(Records excerpted from a collection)

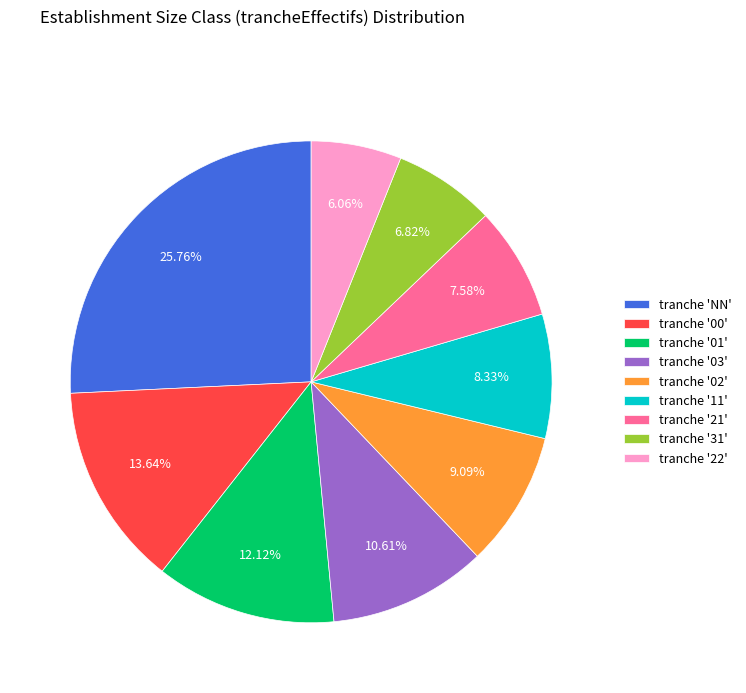

Which slice is the smallest?

tranche '22'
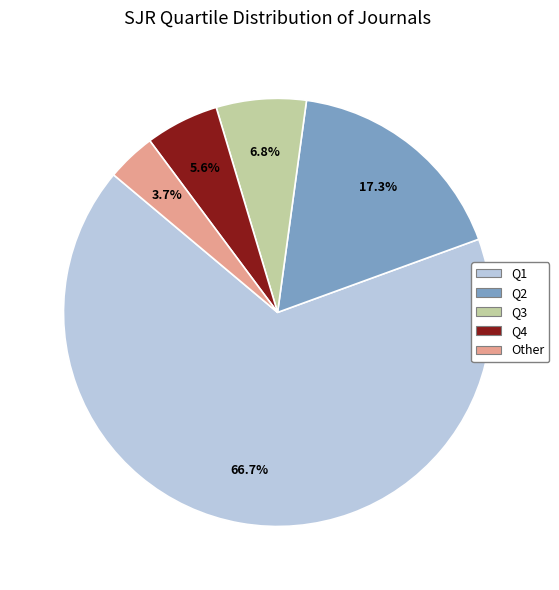

The Q3 slice represents 1% of the pie. True or false?

False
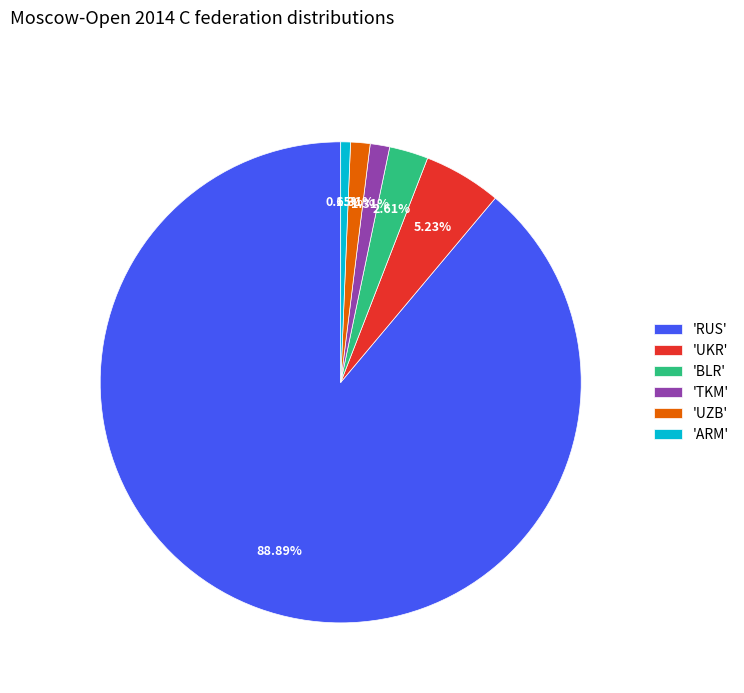

To the nearest percent, what is the difference between the largest and smallest slice percentages?

88%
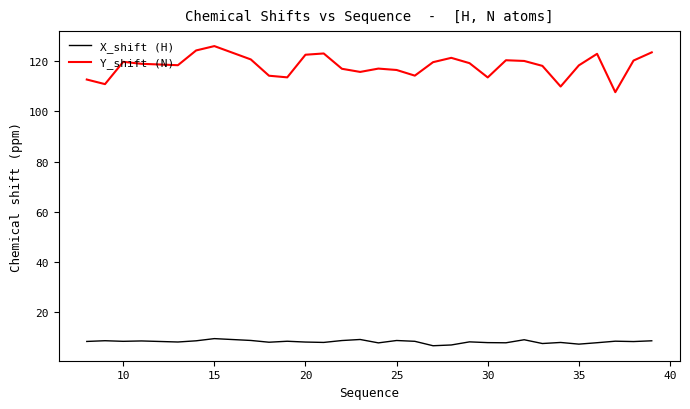

True or false: Y_shift (N) and X_shift (H) intersect in this chart.

False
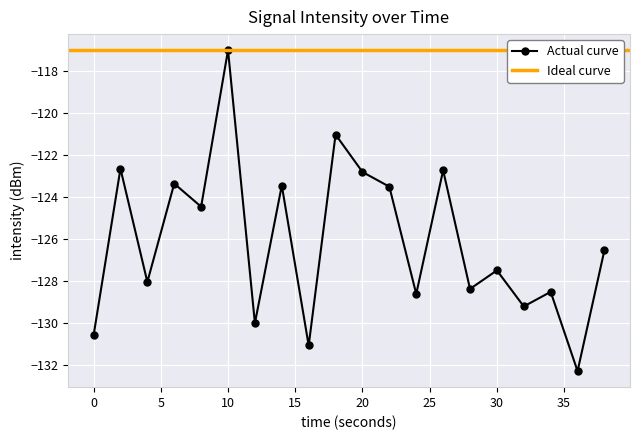

What is the sum of the values at 12 and 24?

-258.7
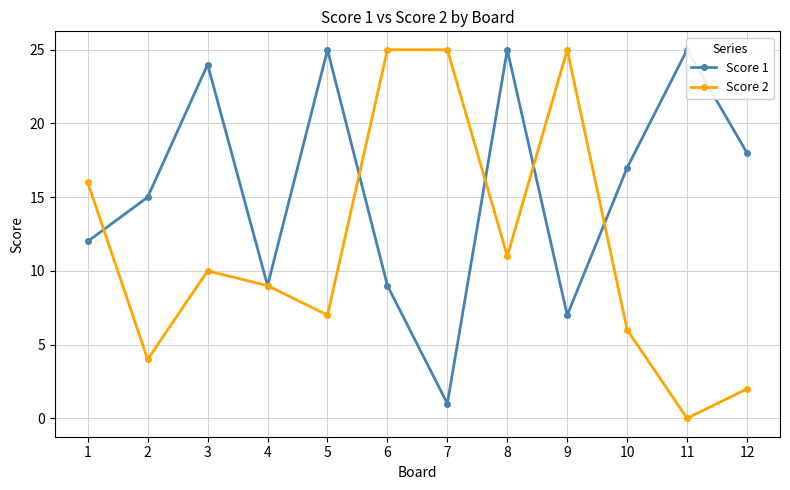

What is the difference between the Score 2 values at 12 and 4?

7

> [Work instructions]: Retype every line of the listing above verbatim, omitting the pictures from your answer.

> [Reply to the exercise]:
Which slice is the smallest?

tranche '22'

The Q3 slice represents 1% of the pie. True or false?

False

To the nearest percent, what is the difference between the largest and smallest slice percentages?

88%

True or false: Y_shift (N) and X_shift (H) intersect in this chart.

False

What is the sum of the values at 12 and 24?

-258.7

What is the difference between the Score 2 values at 12 and 4?

7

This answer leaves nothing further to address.